In the event that a bot is misbehaving, and an on-wiki administrator blocks the bot account, there is a checkbox "Block underlying IP address from editing including from any other account". If they tick that box today, that is almost certainly a mistake. As I understand it, it has been a well-understood and well-documented procedure for over a decade (even back in the Toolserver days) that bots running on Toolforge (or elsewhere in Cloud VPS ) must never be blocked against their underlying IP address, because doing so could block other bots running on the same infrastructure. There are ocasional exceptions today where a bot might have its own VM elsewhere in Cloud VPS which in theory can be blocked today including IP and the mistake wouldn't cause noticable issues, perhaps, but I don't see why someone would do this intentionally. As far as I know, this happy accident isn't documented anywhere, and generally admins don't need to care about this detail where the checkbox is useless but safe for 1% of bots. I expect this to be a non-issue as such.

We can add a similar notice to its user page. Similar to what we used to have for the IP of Qatar: https://en.wikipedia.org/w/index.php?title=User:82.148.97.69&oldid=760432863

One idea I had was that on paper, IPv6 should be faster than IPv4 given that routers don't do checksums on the packets. I heard that in reality, it's not the case though. If anyone knows more about this. It would be great to mention. (I personally love to have the whole infra being on IPv6)

Krinkle edited projects, added Performance-Team (Radar); removed Performance-Team.
Krinkle moved this task from Limbo to Watching on the Performance-Team (Radar) board.

Considering this done for now. Feel free to close if satisfied, or move back to our inbox if there's further questions/need from our team on this.

### GIVEN DATA
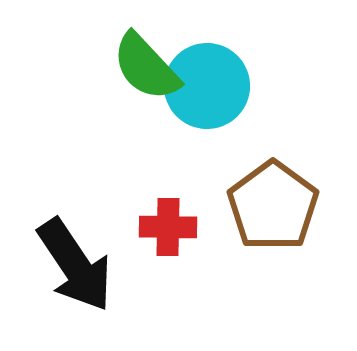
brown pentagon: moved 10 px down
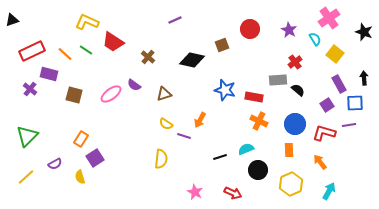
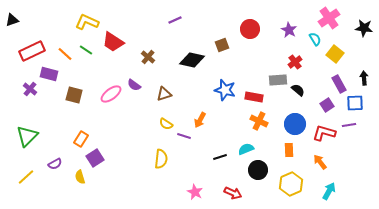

### EXERCISE DETAILS
Copy out the thread between "We can add a" and "Performance-Team (Radar) board.", inclusive, swapping "faster" for "quicker". The listing is separate material, unrelated to the thread above it.

### SOLUTION FOR THIS PROBLEM
We can add a similar notice to its user page. Similar to what we used to have for the IP of Qatar: https://en.wikipedia.org/w/index.php?title=User:82.148.97.69&oldid=760432863

One idea I had was that on paper, IPv6 should be quicker than IPv4 given that routers don't do checksums on the packets. I heard that in reality, it's not the case though. If anyone knows more about this. It would be great to mention. (I personally love to have the whole infra being on IPv6)

Krinkle edited projects, added Performance-Team (Radar); removed Performance-Team.
Krinkle moved this task from Limbo to Watching on the Performance-Team (Radar) board.